Back near the playground sits Haines Presbyterian, a mission church that sat upon and founded the original Haines townsite. Overlooking Lynn Canal and the marina, the church is open for visitors and has a wide expanse of lawn for kids to frolic. An active church, services are held weekly by Pastor Ron Horn, a noted wildlife photographer and Haines ambassador.
Hungry or thirsty? Swing by the Mountain Market on Third Avenue for some tasty sandwiches, wraps, and other organic treats, not to mention great coffee. This is where the locals hang out, and I had a wonderful afternoon chat with noted author Heather Lende, author of “If You Lived Here, I’d Know Your Name” on sunny June afternoon. Other dining options include Mosey’s Cantina for fresh Mexican fare (907-766-2320) or the Fireweed Restaurant (907-766-3838) for local, organic seafood and freshly-made pizzas.
Need more activity? Haines offers stellar family hiking opportunities and a great brochure titled “Haines is for Hiking”, available at the Visitor center. A favorite of ours is Battery Point, where a 2 1/2 mile RT trail weaves through a dense forest but always within view of Lynn Canal. It’s a serene walk most kids can handle, although some tree roots do stick up occasionally.
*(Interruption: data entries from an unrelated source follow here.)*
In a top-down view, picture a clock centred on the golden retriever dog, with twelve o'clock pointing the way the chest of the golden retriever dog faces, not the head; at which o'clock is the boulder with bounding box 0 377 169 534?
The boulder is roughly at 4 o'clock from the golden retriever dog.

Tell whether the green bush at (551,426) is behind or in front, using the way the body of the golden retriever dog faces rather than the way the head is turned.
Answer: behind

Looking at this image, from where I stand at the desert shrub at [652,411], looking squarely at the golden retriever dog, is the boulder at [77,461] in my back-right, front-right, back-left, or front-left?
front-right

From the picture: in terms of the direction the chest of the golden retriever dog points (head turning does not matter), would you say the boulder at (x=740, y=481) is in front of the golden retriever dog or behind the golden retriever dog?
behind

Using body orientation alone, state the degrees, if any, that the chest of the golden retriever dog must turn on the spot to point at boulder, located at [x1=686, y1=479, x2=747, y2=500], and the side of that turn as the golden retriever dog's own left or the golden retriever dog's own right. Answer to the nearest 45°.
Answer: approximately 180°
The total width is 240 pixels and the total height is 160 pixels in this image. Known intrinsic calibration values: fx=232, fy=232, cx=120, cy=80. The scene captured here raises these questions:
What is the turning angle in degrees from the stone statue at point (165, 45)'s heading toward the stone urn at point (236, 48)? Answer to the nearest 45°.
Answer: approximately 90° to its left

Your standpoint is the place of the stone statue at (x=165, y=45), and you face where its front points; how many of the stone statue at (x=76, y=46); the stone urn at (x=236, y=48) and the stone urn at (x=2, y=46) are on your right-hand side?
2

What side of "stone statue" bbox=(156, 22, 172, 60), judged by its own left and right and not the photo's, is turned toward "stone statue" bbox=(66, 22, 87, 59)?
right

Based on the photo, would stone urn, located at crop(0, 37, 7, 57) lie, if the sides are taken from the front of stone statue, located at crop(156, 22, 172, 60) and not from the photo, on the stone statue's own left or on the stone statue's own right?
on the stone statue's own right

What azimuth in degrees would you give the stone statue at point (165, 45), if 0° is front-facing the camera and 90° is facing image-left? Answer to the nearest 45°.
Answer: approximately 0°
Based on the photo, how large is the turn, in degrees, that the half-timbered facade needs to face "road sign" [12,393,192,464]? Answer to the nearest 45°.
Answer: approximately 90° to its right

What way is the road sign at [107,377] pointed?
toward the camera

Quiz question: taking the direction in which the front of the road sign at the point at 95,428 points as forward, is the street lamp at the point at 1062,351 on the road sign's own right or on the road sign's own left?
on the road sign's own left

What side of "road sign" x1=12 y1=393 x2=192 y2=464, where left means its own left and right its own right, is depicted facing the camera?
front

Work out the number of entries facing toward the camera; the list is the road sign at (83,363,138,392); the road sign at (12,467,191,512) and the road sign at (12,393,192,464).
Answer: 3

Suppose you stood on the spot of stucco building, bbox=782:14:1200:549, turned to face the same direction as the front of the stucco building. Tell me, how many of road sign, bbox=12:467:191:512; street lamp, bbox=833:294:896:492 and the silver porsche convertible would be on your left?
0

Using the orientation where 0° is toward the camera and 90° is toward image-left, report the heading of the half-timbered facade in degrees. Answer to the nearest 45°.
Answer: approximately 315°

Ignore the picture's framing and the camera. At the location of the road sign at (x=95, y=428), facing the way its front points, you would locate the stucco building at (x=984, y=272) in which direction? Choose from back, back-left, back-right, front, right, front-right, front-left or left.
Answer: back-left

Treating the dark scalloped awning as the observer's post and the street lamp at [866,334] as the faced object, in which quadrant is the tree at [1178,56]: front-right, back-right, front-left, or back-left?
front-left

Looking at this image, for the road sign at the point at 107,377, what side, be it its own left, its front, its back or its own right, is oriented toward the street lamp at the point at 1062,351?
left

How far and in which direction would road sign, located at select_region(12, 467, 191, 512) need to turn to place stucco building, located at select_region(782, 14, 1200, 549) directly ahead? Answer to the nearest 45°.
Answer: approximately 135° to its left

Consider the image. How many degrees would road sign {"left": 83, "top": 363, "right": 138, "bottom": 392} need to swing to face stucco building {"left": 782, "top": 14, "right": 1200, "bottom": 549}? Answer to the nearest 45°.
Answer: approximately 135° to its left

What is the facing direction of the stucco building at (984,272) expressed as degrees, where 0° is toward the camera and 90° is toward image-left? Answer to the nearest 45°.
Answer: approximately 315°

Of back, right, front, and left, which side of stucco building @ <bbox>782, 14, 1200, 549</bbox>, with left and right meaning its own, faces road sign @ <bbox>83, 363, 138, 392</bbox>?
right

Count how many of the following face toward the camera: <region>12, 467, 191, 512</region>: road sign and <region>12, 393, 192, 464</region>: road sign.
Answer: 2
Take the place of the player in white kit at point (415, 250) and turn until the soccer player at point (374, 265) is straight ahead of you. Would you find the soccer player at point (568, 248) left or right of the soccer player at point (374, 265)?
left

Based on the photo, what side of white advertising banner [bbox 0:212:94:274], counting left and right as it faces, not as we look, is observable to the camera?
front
Once the trail terminates upon a smooth-rocked beach, however, it’s Alaskan outdoors at its best, with beach grass, sand, and rocky outcroppings reminiscent of Anne of Green Gables territory. Watch for cruise ships, fishing boats, and the ferry entering the canal, and spy the occasional humpback feeding nearby. Magic. Contact the visitor center for transportation options to the trailhead.
Ten miles from Haines proper is beautiful Chilkoot State Park, where the enormous but placid Chilkoot lake flows into busy Chilkoot river, and where impromptu bear-viewing is almost guaranteed during the salmon runs of June, July, and August. A 32-space campground offers lovely views of the lake, and local kayak outfitters provide tours of the lake area. It’s worth the drive to see the fish weir and subsequent bruin activity, and close-cropped Lynn Canal from this rugged vantage point. Great fishing here, too.
If your visit is of the overnight variety, try the Captain’s Choice motel in downtown Haines, within walking distance of most sights and just right for most families (wifi, courtesy shuttle, tours, fridge, mircowave). For a bit more history and view, head back to Fort Seward and the Hotel Halsingland, listed on the National Register for Historic Places (full-service, car rental, lounge).
Haines is real. Haines is beautiful. Haines wants you to stop and smell the fireweed and pick blueberries. Bring the kids, stay a while, and soak up real Alaska. You’ll be glad you did.